Cursou litografia e pintura na Escola de Artes Decorativas António Arroio, Lisboa e expôs pela primeira vez na I Exposição Geral de Artes Plásticas, 1950 (cartazes). Em 1952, com Fernando Azevedo e Vespeira, expôs na Casa Jalco, mostra que marcou uma data histórica na pintura portuguesa, entre o Surrealismo e o Abstraccionismo. Nesse ano expôs pela primeira vez fotografia na Galeria de Março (que então fundou com José-Augusto França em Lisboa) e ali voltou a expor desenho em 1954. Entretanto começara uma carreira de pintor, desenhador, grafista, ilustrador e decorador no Brasil, que lhe deu múltiplos prémios, entre os quais o de “Melhor desenhador nacional” na IV Bienal de São Paulo em 1957, e teve sala especial de pintura na VIII Bienal, em 1965. Expôs em representações brasileiras pela América Latina, Nova York, Paris (I Bienal, 1959), Londres, Viena de Áustria, Espanha, Polónia, Japão, etc. e em exposições portuguesas em Paris, Roma, Montréal, Badajoz, Madrid, Hamburgo.
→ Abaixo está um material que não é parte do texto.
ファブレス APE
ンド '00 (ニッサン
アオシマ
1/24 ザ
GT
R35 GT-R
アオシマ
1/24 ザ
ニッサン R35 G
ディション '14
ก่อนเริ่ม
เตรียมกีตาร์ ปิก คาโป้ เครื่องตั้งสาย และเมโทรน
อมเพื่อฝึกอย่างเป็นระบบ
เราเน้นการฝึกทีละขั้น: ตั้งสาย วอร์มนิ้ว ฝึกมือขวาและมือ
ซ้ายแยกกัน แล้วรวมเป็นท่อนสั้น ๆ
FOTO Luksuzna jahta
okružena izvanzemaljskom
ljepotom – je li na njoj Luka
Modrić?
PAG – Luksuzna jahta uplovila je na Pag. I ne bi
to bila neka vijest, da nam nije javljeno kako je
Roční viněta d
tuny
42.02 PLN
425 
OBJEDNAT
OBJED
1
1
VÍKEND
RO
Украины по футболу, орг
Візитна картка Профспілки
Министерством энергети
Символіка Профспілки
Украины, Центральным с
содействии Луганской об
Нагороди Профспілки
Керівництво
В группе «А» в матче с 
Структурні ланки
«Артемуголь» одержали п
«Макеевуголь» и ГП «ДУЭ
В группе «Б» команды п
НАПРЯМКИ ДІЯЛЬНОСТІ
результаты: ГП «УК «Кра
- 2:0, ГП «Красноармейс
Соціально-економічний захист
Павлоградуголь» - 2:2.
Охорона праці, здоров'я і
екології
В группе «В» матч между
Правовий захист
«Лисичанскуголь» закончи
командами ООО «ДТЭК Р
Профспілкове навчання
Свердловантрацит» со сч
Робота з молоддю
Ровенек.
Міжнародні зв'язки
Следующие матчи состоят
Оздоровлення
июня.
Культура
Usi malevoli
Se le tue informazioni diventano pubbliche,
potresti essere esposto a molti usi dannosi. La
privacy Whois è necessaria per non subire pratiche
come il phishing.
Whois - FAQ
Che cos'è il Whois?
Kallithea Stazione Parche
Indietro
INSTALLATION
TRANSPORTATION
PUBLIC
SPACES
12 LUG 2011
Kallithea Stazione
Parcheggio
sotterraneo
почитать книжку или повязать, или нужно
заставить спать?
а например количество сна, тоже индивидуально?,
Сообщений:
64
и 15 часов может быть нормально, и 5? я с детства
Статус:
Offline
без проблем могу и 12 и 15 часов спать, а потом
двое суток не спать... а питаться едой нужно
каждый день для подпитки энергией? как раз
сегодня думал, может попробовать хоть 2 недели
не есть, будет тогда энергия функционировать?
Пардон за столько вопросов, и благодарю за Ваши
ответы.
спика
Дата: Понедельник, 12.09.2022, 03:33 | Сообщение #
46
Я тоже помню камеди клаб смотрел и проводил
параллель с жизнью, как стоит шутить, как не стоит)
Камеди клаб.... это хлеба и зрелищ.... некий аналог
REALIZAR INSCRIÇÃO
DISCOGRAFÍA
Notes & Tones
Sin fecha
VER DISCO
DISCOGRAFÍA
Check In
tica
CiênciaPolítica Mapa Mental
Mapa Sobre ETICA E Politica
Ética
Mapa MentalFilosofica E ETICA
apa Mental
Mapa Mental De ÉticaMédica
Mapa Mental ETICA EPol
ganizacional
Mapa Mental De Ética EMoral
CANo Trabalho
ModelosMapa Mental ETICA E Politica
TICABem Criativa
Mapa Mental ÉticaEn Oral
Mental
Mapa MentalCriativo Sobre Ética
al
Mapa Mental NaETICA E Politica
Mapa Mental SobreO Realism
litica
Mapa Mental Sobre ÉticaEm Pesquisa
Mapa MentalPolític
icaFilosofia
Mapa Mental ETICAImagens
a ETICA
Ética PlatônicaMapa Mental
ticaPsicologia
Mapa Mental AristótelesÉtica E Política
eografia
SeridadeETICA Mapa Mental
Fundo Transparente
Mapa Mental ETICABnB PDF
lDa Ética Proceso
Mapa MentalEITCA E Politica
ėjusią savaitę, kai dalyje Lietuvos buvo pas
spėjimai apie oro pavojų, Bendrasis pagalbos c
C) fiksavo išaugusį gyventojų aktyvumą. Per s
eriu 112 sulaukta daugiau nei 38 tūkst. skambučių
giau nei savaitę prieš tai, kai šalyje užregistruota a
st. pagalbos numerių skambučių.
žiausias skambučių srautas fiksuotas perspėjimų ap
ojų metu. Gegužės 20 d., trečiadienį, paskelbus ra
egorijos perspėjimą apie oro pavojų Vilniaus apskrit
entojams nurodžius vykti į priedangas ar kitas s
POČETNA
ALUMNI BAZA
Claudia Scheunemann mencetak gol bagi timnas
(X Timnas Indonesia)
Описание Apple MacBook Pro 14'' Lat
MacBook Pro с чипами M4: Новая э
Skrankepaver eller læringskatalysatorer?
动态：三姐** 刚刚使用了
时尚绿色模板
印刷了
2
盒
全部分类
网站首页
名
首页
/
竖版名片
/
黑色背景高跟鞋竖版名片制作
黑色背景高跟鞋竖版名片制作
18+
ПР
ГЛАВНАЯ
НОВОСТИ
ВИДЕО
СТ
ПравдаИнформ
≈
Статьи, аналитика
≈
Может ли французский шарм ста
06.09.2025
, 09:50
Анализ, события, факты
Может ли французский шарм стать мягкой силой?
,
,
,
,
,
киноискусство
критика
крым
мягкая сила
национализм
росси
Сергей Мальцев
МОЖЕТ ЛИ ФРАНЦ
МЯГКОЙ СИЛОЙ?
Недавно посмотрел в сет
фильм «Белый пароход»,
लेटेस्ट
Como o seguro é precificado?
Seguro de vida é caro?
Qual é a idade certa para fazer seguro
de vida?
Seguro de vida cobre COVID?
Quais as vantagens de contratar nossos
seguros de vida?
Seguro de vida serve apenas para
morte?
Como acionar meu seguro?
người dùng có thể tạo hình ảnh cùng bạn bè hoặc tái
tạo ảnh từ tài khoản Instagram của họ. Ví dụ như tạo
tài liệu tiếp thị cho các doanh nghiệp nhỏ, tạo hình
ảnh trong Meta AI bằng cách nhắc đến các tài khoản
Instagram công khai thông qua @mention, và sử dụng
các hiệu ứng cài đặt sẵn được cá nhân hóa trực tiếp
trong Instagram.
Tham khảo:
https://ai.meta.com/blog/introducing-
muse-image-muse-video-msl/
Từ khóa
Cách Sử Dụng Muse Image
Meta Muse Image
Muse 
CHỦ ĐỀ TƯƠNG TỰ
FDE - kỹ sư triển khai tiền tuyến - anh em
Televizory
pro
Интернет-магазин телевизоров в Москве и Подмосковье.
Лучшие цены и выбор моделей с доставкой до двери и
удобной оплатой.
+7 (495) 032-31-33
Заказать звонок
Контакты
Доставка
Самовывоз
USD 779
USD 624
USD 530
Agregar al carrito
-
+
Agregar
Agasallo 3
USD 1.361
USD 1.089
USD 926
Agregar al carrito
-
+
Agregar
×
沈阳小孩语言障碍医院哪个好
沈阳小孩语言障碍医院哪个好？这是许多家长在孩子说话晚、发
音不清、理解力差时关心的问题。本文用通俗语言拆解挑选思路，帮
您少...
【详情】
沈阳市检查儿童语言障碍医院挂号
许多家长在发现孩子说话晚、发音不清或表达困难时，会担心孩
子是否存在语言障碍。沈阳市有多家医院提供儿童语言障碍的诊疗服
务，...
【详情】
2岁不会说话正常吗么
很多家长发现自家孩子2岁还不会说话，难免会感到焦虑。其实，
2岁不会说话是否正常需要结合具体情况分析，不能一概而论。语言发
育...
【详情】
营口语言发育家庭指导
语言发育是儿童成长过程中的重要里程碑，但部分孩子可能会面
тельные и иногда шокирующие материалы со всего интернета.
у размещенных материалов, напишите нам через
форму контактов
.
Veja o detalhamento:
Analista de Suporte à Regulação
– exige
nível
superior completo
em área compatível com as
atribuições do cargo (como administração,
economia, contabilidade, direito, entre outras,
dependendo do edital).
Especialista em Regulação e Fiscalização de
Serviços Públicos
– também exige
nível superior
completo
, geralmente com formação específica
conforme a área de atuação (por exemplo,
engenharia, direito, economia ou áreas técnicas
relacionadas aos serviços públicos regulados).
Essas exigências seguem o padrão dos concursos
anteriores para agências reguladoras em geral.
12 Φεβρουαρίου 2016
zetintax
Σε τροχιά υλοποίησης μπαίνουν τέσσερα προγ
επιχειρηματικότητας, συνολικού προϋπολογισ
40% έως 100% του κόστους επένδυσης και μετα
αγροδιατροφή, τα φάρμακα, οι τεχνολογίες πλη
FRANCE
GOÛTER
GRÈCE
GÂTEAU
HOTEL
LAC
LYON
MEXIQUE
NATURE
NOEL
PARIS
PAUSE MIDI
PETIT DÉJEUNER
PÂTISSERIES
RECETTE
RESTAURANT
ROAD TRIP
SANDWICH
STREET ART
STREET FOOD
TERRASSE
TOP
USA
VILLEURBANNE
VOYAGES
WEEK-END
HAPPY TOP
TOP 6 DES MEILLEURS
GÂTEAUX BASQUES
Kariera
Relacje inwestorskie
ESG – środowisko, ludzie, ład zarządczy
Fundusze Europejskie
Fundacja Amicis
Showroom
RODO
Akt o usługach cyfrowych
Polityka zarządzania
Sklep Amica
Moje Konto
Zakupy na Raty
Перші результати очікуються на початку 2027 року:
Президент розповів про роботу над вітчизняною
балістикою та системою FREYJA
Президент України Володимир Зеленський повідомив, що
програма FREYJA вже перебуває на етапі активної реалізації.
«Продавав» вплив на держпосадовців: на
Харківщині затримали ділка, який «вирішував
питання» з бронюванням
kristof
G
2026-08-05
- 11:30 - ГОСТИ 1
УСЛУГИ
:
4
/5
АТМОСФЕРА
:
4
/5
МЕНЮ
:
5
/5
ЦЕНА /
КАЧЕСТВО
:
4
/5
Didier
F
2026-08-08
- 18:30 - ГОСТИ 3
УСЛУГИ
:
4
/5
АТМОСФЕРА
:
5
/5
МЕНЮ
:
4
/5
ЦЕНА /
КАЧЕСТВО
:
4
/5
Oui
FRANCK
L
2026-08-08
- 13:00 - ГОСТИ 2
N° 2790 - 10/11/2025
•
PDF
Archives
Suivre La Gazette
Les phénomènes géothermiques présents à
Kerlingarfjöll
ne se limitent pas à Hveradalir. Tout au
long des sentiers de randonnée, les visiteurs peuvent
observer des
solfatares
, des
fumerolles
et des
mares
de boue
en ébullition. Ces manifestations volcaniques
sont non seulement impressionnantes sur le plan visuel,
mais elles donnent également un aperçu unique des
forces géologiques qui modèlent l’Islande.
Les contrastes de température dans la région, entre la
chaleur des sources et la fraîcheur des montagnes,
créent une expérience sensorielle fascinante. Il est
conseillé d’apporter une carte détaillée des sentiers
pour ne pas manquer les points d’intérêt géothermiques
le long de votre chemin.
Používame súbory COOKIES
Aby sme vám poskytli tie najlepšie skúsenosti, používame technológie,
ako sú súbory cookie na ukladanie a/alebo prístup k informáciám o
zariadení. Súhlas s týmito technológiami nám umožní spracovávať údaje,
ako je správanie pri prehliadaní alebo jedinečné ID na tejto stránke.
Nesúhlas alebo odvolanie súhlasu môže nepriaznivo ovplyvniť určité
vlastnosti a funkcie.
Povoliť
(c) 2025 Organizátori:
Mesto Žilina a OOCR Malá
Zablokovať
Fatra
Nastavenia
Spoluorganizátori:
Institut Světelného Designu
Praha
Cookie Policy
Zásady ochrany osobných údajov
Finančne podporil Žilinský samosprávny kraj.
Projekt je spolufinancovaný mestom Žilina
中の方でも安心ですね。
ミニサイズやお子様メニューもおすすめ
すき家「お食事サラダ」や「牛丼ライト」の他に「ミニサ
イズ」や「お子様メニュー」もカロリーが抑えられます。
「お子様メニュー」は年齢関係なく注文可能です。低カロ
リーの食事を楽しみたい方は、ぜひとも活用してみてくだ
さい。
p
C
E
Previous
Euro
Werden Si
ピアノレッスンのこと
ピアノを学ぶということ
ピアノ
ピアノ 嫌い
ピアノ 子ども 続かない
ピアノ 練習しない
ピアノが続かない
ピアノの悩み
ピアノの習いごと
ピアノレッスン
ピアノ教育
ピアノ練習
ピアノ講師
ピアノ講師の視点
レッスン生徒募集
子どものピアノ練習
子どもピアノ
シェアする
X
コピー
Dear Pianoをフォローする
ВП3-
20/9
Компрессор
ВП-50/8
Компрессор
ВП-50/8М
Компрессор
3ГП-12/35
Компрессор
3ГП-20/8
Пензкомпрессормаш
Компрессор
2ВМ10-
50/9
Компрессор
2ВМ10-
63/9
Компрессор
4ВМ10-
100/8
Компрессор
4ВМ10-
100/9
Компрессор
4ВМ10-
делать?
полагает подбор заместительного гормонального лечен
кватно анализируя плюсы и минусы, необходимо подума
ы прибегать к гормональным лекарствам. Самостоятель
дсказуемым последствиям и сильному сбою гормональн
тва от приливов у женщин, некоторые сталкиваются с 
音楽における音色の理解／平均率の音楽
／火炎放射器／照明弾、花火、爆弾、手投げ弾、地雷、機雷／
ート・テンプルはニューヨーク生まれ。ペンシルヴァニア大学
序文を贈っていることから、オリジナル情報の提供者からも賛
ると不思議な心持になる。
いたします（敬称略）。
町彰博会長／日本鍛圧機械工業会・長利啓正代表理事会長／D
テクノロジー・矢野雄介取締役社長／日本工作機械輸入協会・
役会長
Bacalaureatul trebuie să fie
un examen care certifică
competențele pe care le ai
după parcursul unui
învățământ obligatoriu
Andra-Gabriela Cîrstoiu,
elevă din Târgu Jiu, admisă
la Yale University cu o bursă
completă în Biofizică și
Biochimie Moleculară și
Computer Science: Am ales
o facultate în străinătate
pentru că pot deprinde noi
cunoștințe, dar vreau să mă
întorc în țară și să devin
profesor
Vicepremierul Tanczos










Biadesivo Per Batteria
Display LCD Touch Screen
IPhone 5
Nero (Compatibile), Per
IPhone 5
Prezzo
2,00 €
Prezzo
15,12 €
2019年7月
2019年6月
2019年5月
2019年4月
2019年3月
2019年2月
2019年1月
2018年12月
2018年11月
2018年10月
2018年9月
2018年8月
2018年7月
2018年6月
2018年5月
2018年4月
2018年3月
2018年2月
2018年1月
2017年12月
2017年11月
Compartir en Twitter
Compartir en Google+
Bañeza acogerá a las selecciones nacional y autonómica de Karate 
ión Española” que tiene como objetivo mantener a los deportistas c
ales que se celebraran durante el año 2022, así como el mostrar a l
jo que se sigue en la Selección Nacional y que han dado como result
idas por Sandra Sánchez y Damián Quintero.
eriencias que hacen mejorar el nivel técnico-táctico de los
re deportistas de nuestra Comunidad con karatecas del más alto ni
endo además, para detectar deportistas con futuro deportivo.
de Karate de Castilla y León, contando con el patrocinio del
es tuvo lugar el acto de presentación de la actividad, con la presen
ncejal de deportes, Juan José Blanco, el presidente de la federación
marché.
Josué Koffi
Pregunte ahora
Em Lisboa voltou a expor na II Exposição da Fundação Gulbenkian, em 1962, e individualmente em 1973 (pintura), 1982, 1985 (desenho), 1994 (fotografia) e 1997 (pintura, na Galeria 111).

Realizou tapeçarias, cerâmicas, pinturas murais (na Exposição Histórica do IV Centenário de São Paulo, 1954, que montou, numa Estação de Metro em São Paulo, 1990), decorou exposições internacionais (Nova York, Tóquio – e em Nagasaki projectou, para Portugal, e sem consequências, em 1977, o Museu Nanbam que seria destinado a marcar a presença histórica portuguesa), organizou graficamente e ilustrou vários livros (“Vôo sem pássaro dentro”, A. Casais Monteiro, 1954, etc.) e revistas (“Unicórnio”, Lisboa, 1952). Publicou livros de poemas (“Teclado Universal”, Cadernos de Poesia, 1952 e 1963, prefaciado por Jorge de Sena, “Cá & Lá”, 1985, Imprensa Nacional, Lisboa, e em edição bilingue português e espanhol “O Silêncio é dos Pássaros”, Mérida 2001), um álbum de desenhos (“Desenhumor”, São Paulo, 1991) e dois álbuns de fotografias (“Retratos de Quem?”, Instituto Camões, Lisboa e São Paulo, 2000, e “Autoportrait”, Fata Morgana, Montpellier, 1998).